In connection with this opinion letter, we have examined such certificates, documents and records and have made such investigation of fact and such examination of law as we have deemed appropriate in order to enable us to render the opinions set forth herein. In conducting such investigation, we have relied, without independent verification, upon certificates of officers of the Company, public officials and other appropriate persons.

The opinions expressed below are limited to the Delaware General Corporation Law.
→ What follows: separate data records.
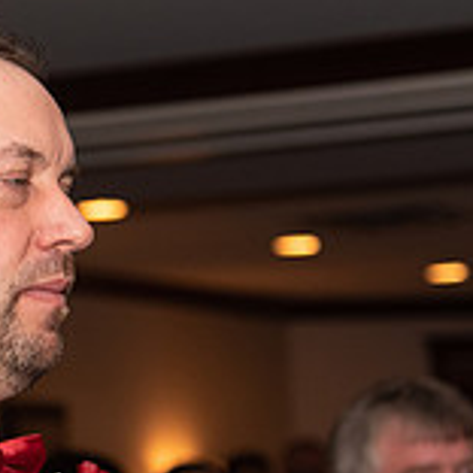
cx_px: -112
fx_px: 3216
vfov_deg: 8.4
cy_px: 283
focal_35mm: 208
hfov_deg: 8.3
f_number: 4
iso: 800
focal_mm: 66
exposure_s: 1/200
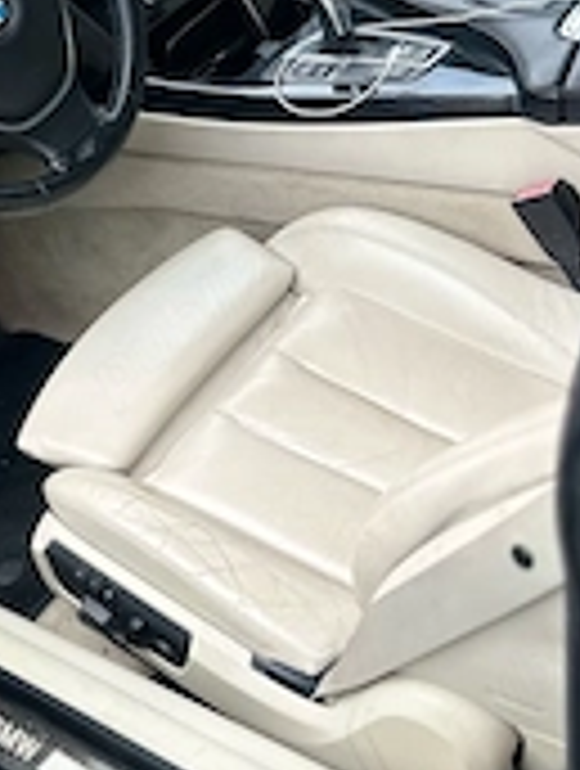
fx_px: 1246
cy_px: 342
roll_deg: +26.8
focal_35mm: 56
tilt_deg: -32.9
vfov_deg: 34.2
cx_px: -22
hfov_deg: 24.8
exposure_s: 1/1473
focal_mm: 6.86
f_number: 1.78
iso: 80
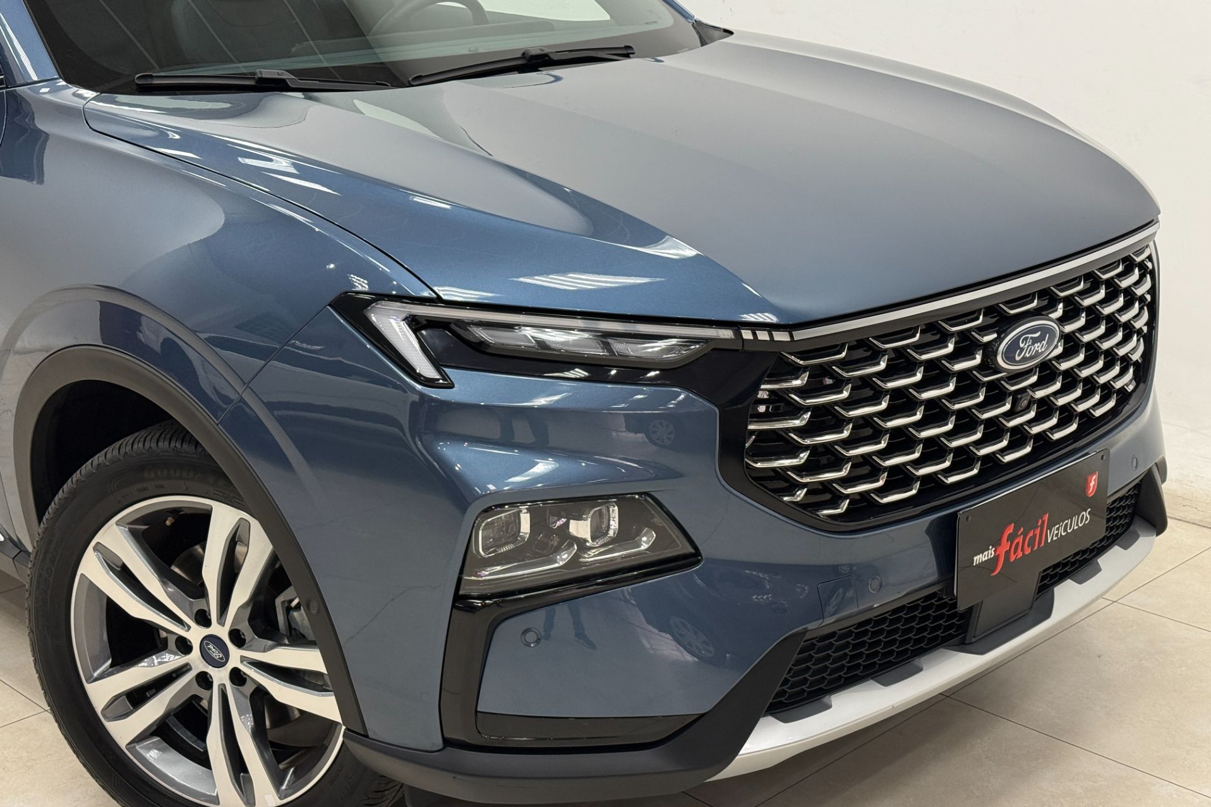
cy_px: 404
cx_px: 605
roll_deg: +1.2
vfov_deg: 27.0
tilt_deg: -16.7
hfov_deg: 39.6
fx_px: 1682
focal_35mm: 50
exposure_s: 1/120
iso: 250
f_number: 1.78
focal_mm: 6.76
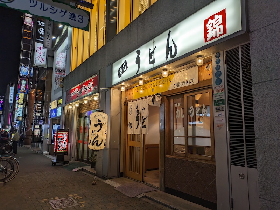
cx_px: 140
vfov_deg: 54.9
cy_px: 105
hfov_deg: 69.4
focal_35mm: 25
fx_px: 202
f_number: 1.89
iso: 37
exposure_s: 1/170
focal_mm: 5.43
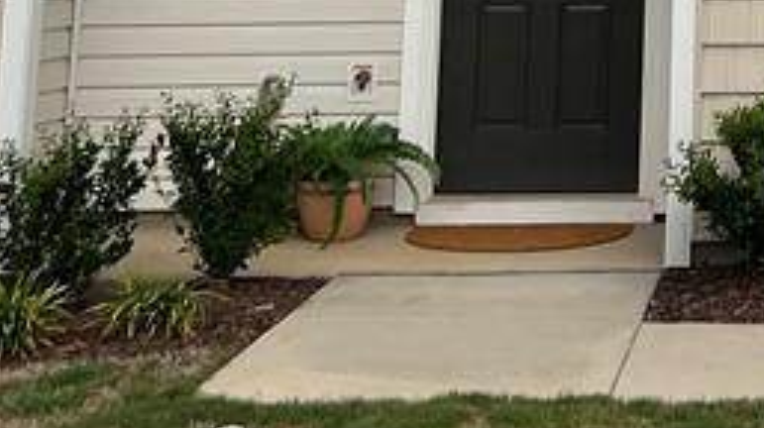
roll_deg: +0.2
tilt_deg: +11.7
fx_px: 2287
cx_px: 895
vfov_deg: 9.6
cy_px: -556
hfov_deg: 18.1
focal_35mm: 113
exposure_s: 1/632
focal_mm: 5.7
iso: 50
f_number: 1.5
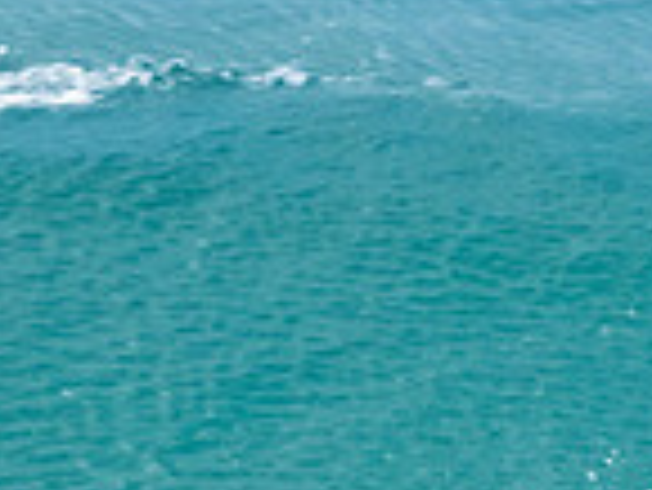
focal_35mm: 2876
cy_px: 411
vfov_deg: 0.5
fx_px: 54215
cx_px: 1228
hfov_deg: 0.7
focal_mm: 500
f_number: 22
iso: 4000
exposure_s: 1/640
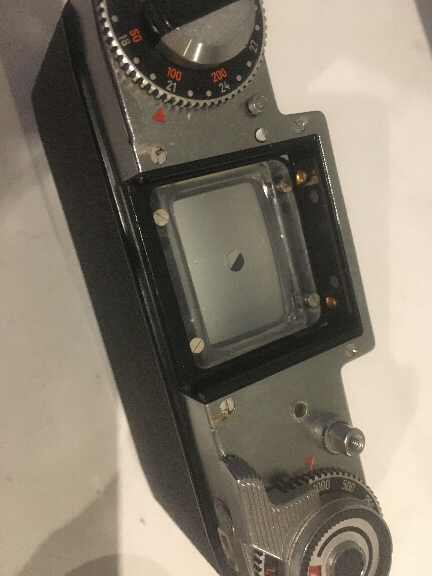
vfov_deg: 61.7
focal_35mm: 29
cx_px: 216
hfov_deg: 48.2
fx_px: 483
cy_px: 288
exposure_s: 1/17
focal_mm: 4.15
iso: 250
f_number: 2.2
Based upon and subject to the foregoing, we are of the opinion that the Shares have been duly authorized and are legally issued, fully paid and non-assessable; that the Conversion Shares have been duly authorized and, upon issuance and delivery against payment therefor in accordance with the terms of the Convertible Debentures, will be legally issued, fully paid and non-assessable; that the Warrant Shares have been duly authorized and, upon issuance and delivery against payment therefor in accordance with the terms of the respective Warrant Agreements, will be legally issued, fully paid and non-assessable; and that the Stock Purchase Shares have been duly authorized and, upon issuance and delivery in accordance with the terms of the Aspire Stock Purchase Agreement, will be legally issued, fully paid and non-assessable;

We hereby consent to the inclusion of this opinion as an Exhibit to the Registration Statement and all amendments thereto, and the references therein to Duane Morris LLP and its opinions.  In giving such consent, we do not thereby admit that we are in the category of persons whose consent is required under Section 7 of the Securities Act or the rules and regulations of the Commission thereunder.